*Remember tvorog and blueberry pie, also known as pie-oh-my for its jaw-droppingly rustic appearance? I baked another pie a few days ago, taking my own advice from last time.
Although this version was far more attractive, I think the recipe is inherently flawed. Isn't it disappointing when you want to love a recipe but the result isn't really worth it? Last time I thought the deep pie dish was at fault for the dough not baking through all the way. This time I used a shallower dish but still ended up with a thin strip of raw dough right under the cheese filling.

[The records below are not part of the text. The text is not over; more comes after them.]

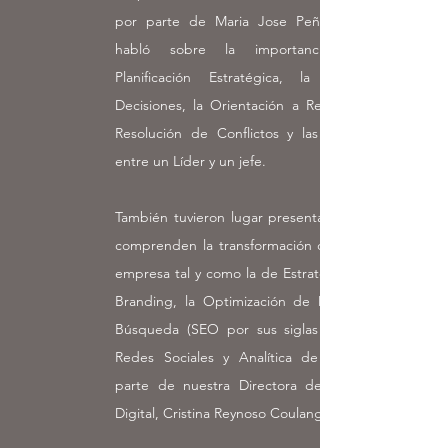
por parte de Maria Jose Peña Velez, se
habló sobre la importancia de la
Planificación Estratégica, la Toma de
Decisiones, la Orientación a Resultados, la
Resolución de Conflictos y las diferencias
entre un Líder y un jefe.
También tuvieron lugar presentaciones que
comprenden la transformación digital de la
empresa tal y como la de Estrategia Digital:
Branding, la Optimización de Motores de
Búsqueda (SEO por sus siglas en inglés),
Redes Sociales y Analítica de Datos por
parte de nuestra Directora de Marketing
Digital, Cristina Reynoso Coulange.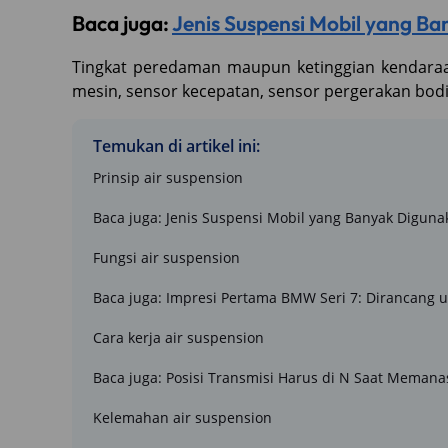
Baca juga:
Jenis Suspensi Mobil yang Ba
Tingkat peredaman maupun ketinggian kendara
mesin, sensor kecepatan, sensor pergerakan bodi,
Temukan di artikel ini:
Prinsip air suspension
Baca juga: Jenis Suspensi Mobil yang Banyak Digunak
Fungsi air suspension
Baca juga: Impresi Pertama BMW Seri 7: Dirancang u
Cara kerja air suspension
Baca juga: Posisi Transmisi Harus di N Saat Memanas
Kelemahan air suspension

I sadly have to conclude that the wonderful cheese/blueberry filling is too thick and wet for this type of dough. There has to be a better use for it, though. A pre-baked tart shell, maybe? We’ll see.
*Besides Central Asian food, my other cooking interest in Middle Eastern food. There's some overlap between the two. Claudia Roden's The New Book of Middle Eastern Food has a few Armenian, Georgian and Uzbek recipes, and Anya von Bremzen's Please to the Table features a lot of food that could pass for Middle Eastern. In fact, the first recipe in the book is for tahini and hazelnut dip, which, we are told, comes from Azerbaijan. The next recipe is for cucumber and yogurt dip, by way of Armenia.

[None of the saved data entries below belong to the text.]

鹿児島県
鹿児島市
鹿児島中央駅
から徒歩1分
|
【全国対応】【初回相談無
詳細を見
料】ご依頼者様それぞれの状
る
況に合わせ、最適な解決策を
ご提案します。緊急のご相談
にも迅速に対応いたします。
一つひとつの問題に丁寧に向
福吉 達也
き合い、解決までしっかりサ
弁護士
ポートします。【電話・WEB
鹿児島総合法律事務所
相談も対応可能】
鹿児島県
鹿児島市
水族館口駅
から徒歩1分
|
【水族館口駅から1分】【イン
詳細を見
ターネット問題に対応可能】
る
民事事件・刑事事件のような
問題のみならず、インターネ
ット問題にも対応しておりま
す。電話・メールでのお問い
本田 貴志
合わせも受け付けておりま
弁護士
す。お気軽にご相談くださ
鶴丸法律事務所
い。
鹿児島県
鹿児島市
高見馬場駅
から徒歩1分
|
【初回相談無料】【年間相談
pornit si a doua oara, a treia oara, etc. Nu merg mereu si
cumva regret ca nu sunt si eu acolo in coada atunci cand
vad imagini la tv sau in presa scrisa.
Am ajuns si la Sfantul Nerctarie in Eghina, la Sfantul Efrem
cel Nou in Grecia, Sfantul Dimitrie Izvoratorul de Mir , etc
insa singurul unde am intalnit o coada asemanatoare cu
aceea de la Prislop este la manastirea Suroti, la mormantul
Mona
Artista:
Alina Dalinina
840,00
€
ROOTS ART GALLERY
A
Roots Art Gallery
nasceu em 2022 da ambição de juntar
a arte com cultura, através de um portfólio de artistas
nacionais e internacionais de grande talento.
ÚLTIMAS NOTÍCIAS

Stuffed vegetables are well known to both cuisines, so today I made stuffed zucchini. The filling I wrote about here. Both Roden's and von Bremzen's cookbooks have similar recipes for lamb and rice filling with spices. Instead of broiling the hollowed zucchini shells, this time I sautéed them in olive oil for 10 minutes. Stuffed, baked and ate with my fingers. Yogurt would have been an authentic condiment, but I was out. Sour cream made a pretty good replacement.
*The New York Times' the Frugal Traveler explores Georgia and Kyrgyzstan. The food is good, the prices are cheap, tourists are scarce and the locals are friendly. I want to sleep in a yurt and eat goat stew with plums and tarragon, too. Take me with you, Frugal Traveler!